Голос был вкрадчивым, а взгляд убегающим.

И этот убегающий взгляд вдруг устыдил Аркадия Кирилловича – подставь плечо, поддержи! Он – его?.. Ой ли? Он сейчас в худшем положении. Не учитель Памятнов, а он ходил по начальственным кабинетам, славил успехи. Его голос слышали, его напористость видели, его, директора сто двадцать пятой школы, считали глашатаем нравственного обновления. Громовой удар Аркадия Кирилловича может и миновать, но на Евгения Максимовича обрушится непременно. Ждал поддержки от обреченного. Нет! Сам подставь ему плечо. Нуждается.

– Евгений Максимович, – с обретенной твердостью заговорил Аркадий Кириллович, – уж не думаете ли вы, что я собираюсь выбросить все, что добыто? При всем желании ни вы, ни я этого уже не сумеем сделать. Что пройдено, то пройдено, но открылось – заблудились. Оказывается, ой как далеко до желанной цели. Давайте это признаем. Необходимо.

И директор опять ушел глазами в сторону, холодно согласился:

– Признавайтесь… Только про себя.

– Как так?

– А так, не выплескивайте наружу. На нас и без того навалятся со всех сторон, без того нарушится нормальная жизнь. А если еще увидят, что мы сами в себя не верим, признаемся в панике – заблудились, мол, – ну тогда уж разгром! Нет-нет, не только вами построенного, но и того, что сколачивали другие. Учителя физики изменяют программам, преподают сверх положенного – пресечь! Под химическую лабораторию заняли подвал – прикрыть! Вместо уроков физкультуры походы – запретить! И пойдет карусель… Себя вы можете кинуть под колеса, но поберегите других, Аркадий Кириллович…

В этот момент в дверь просунулась смазливая физиономия секретарши Зоечки с широко распахнутыми подведенными глазами:

– Ой, Евгений Максимович! Возьмите скорей трубку. Отец Потехиной Сони из девятого «а» звонит. Он такое говорит, такое!..

Директор снял трубку.

Даже мелкие секретики не давали спокойно жить Зоечке Голубцовой – мгновенно избавлялась от них, – а уж большие новости она и совсем держать в себе не могла. Едва притворив дверь директорского кабинета, она сломя голову ринулась к девятому «а», выманила в коридор Стасика Бочкова, первого, кто попался ей на глаза…

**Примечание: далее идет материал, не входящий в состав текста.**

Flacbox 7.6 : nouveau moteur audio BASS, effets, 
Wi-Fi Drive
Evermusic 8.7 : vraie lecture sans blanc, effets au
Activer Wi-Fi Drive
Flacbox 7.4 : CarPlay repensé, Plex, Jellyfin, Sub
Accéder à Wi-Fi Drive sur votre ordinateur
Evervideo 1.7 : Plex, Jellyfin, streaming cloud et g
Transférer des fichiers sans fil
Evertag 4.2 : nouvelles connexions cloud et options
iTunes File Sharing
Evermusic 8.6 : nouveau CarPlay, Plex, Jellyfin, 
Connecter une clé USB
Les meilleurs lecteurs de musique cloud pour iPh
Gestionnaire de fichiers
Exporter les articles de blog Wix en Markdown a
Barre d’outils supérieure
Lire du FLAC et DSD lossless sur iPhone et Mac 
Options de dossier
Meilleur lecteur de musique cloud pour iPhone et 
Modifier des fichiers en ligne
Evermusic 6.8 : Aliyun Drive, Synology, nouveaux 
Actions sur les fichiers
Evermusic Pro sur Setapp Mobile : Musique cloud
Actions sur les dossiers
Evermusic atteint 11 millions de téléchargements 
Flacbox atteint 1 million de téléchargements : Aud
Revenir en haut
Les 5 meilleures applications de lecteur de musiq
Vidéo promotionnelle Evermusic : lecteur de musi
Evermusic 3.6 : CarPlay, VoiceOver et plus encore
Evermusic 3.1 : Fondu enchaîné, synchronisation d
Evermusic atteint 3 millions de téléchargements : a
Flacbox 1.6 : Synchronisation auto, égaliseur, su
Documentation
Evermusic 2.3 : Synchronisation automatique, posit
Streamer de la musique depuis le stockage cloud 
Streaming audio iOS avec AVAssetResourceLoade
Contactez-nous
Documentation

…Стасик Бочков, взлохмаченный, бледный, без нужды поправляя на носу очки, встал посреди кабинета, возле учительского стола.

– Ребята! Колька Корякин… сегодня ночью… убил своего отца!

Срывающимся голосом ту самую фразу, которую не могла заставить себя произнести Соня Потехина.

Не все сразу ее расслышали, не до всех дошло:

– Что?.. Что?..

– Колька Корякин ночью убил отца! – отчетливо повторил Стасик.

И наступила тишина. И в этой тишине всплеснулся истерический девичий голос:

– Уж-жас! Он за моей спиной сидел!

Соня вскочила – пришла ее минута защищать Колю.

– Восхищаться надо – не ужасаться! – с надрывом выкрикнула она.

Снова недоуменное: «что? что?» с разных сторон. Стасик Бочков первым вразумительно изумился:

– Восхищаться? Убийством?

Весь класс озадаченно и недоверчиво глядел на Соню, вот-вот недоверчивость сменится враждой.

Растолкав столпившихся у доски ребят, двинулся к ней пружинящей походкой Славка Кушелев, тот, кого Соня боялась больше всех. Крупная голова покоится на узких разведенных плечиках, руки в карманах, на лбу жесткая прядь, мелкие, широко расставленные глазки нацелены прямо в зрачки.

– Ты знала? – спросил он.

– Да! – с вызовом.

– И молчала – почему?

– Потому что Стаське это сказать легко, а мне – нет!

Славка помедлил, удовлетворенно произнес:

– Ясно. Но восхищаться?.. Простить – еще понятно. Но почему мы должны восхищаться?

– Простить? А за что простить? За то, что он мать спасал от зверя?

– Да, но не слишком ли дорого за спасение?..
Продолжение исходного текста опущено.